À Delphe, on éleva à la mémoire de Phrynie une statue d’or entre les mausolées de deux rois. La mort de plusieurs courtisanes fut suivie de monuments magnifiques pour en rappeler le souvenir, tandis que plusieurs héros qui moururent pour la défense de leur pays, furent en un instant oubliés, sans qu’on leur érigea une seule pierre pour attester l’endroit où ils furent enterrés.

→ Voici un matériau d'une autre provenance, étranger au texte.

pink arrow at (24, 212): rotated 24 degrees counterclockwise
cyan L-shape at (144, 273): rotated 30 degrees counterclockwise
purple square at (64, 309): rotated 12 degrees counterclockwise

Enfin les lois et institutions en autorisant la solitude du sexe féminin, imprima au mariage l’idée d’un trésor inestimable. Mais dans Athènes, l’imagination, le goût des beaux-arts, la soif insatiable des plaisirs de tout genre, semblèrent se révolter contre les lois ; et les courtisanes furent appelées, pour ainsi dire, pour être les protectrices des mœurs et caractères du temps. Le vice, banni de la vie domestique, ne troubla plus le bonheur des familles ; mais le vice, sous le toit paternel, fut toujours regardé criminel. Par une bizarrerie étrange et inexprimable, le sexe masculin étoit véritablement corrompu, tandis que les mœurs domestiques étoient extraordinairement rigides. Les courtisanes étoient estimées selon leurs attractions, ce que les Français ont heureusement appelé agréments, tandis que les autres femmes n’avoient d’autre droit au mérite que celui auquel elles prétendoient par leur vertu. D’après ces différentes circonstances, nous pouvons calculer les honneurs que les courtisanes ont si fréquemment reçus dans la Grèce ; autrement, il auroit été difficile de concevoir comment six ou sept auteurs ont consacré leur plume à les célébrer ; comment trois des peintres les plus célèbres ont dévoué leurs pinceaux pour en représenter les traits ; comment plusieurs poètes Grecs ont invoqué leurs muses pour les chanter ; en un mot, il seroit très difficile autrement, d’assigner la cause, pour laquelle les plus grands hommes, avec l’avidité la plus subtile, visoient à s’introduire dans leur compagnie ; pourquoi Aspasie étoit le seul hérault de la paix ou de la guerre ; pourquoi Phrynie avoit une statue d’or élevée à sa mémoire. Le voyageur mal instruit qui s’approche des murs d’Athènes, et qui dans l’éloignement, apperçoit ce monument, s’imagine que c’est la tombe de Miltiade, de Périclès, ou de quelqu’autre héros également renommé ; mais lorsqu’il s’en approche de près, il est surpris de voir que c’est le mausolée d’une courtisane Athénienne, dont la mémoire est si pompeusement blasonnée. De tous les guerriers renommés qui ont combattus pour leur pays dans l’Asie, il n’y en a pas un dont les actions glorieuses soient représentées par un monument, ou dont les cendres aient été jugées dignes d’un panégyrique futur. Ainsi donc, tels étoient les honneurs rendus par ce peuple enthousiaste, voluptueux et sensuel à l’éclat de la beauté.